On Tuesday, 19 February 2013 at 00:08:40 UTC, Nick Sabalausky wrote:
On Mon, 18 Feb 2013 18:16:00 -0500
Nick Sabalausky <[email protected]> wrote:
[...]

- Anything that isn't part of the official public repo(s) is a
second-class citizen. Ex: AFAIK, You can't really do anything like "apt-get install http://example.com/foo/bar-2.7"; or "apt-get install
./private-package-that-joe-sent-me-via-email".
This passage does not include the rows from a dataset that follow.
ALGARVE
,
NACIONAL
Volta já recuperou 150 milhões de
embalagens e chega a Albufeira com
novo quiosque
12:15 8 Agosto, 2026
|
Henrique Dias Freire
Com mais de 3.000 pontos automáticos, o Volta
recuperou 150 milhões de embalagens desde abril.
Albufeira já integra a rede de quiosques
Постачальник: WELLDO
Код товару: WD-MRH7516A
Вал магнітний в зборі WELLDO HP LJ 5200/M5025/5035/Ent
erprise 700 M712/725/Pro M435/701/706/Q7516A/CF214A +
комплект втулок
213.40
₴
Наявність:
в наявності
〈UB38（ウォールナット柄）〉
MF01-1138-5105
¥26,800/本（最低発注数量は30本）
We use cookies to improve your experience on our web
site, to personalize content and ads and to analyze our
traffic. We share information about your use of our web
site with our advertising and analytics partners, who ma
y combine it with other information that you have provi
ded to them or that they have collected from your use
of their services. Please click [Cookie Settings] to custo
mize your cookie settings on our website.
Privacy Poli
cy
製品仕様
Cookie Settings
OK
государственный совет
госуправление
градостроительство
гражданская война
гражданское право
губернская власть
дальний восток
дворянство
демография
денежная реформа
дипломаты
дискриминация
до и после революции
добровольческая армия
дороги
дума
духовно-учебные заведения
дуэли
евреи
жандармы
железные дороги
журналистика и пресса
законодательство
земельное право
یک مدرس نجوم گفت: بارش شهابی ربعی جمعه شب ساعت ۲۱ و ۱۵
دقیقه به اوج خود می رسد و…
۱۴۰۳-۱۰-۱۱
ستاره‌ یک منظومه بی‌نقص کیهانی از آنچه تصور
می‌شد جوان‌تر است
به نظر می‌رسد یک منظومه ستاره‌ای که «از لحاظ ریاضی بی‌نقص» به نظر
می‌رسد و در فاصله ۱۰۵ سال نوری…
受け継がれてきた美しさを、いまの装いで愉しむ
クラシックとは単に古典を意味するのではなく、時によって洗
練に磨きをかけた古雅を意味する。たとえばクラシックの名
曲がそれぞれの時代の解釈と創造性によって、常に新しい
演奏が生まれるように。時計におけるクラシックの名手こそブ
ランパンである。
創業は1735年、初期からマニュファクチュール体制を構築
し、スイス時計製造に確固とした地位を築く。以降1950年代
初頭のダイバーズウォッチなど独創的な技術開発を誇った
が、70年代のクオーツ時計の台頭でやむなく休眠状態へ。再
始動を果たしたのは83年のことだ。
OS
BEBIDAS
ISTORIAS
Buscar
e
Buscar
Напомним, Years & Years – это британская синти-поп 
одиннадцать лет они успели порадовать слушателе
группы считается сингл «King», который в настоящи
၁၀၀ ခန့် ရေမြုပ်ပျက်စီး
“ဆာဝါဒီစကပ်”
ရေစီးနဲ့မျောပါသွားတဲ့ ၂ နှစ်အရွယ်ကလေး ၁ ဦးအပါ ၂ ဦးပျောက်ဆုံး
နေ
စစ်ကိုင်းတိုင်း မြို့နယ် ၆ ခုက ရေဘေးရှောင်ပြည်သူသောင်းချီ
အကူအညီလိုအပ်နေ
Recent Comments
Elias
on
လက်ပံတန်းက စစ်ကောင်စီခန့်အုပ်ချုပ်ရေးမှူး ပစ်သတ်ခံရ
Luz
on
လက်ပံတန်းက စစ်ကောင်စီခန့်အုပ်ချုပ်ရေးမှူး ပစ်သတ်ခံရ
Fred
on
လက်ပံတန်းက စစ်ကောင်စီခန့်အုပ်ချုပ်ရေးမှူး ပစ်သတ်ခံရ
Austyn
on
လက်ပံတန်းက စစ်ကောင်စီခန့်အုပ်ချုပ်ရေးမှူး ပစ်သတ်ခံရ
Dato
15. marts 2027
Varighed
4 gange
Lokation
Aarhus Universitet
I agree with you in general, but you do represent this one point as if it was the case in every OS. It is in every debian-derivate I know (debian,ubuntu,mint, etc) and I don't intend to argue about that,but there are others, mainly Archlinux, who don't do it that way. E.g. everything in Arch is build via PKGBUILD's. The packages in the main repos and the packages in the AUR (which is a place *anyone* can contribute PKGBUILD's to in an orderly fashion). Writing a PKGBUILD from the skeleton file is usually less than 2 minutes work and then you in fact, can send your friend that package via email: Send the PKGBUILD and the source tarball, your friend then only has to do "makepkg -s" and "sudo pacman -U package-created-by-makepkg".
There are no second-class citizens (packages) in Archlinux.
I don't want to say that it's your job to write a PKGBUILD file, or any OS-specific package stuff and I do agree with you on your other points - especially since I do use multiple native OSs and several VMs, I'm just saying don't hate all OS package managers just because apt is a (imho) piece of ****.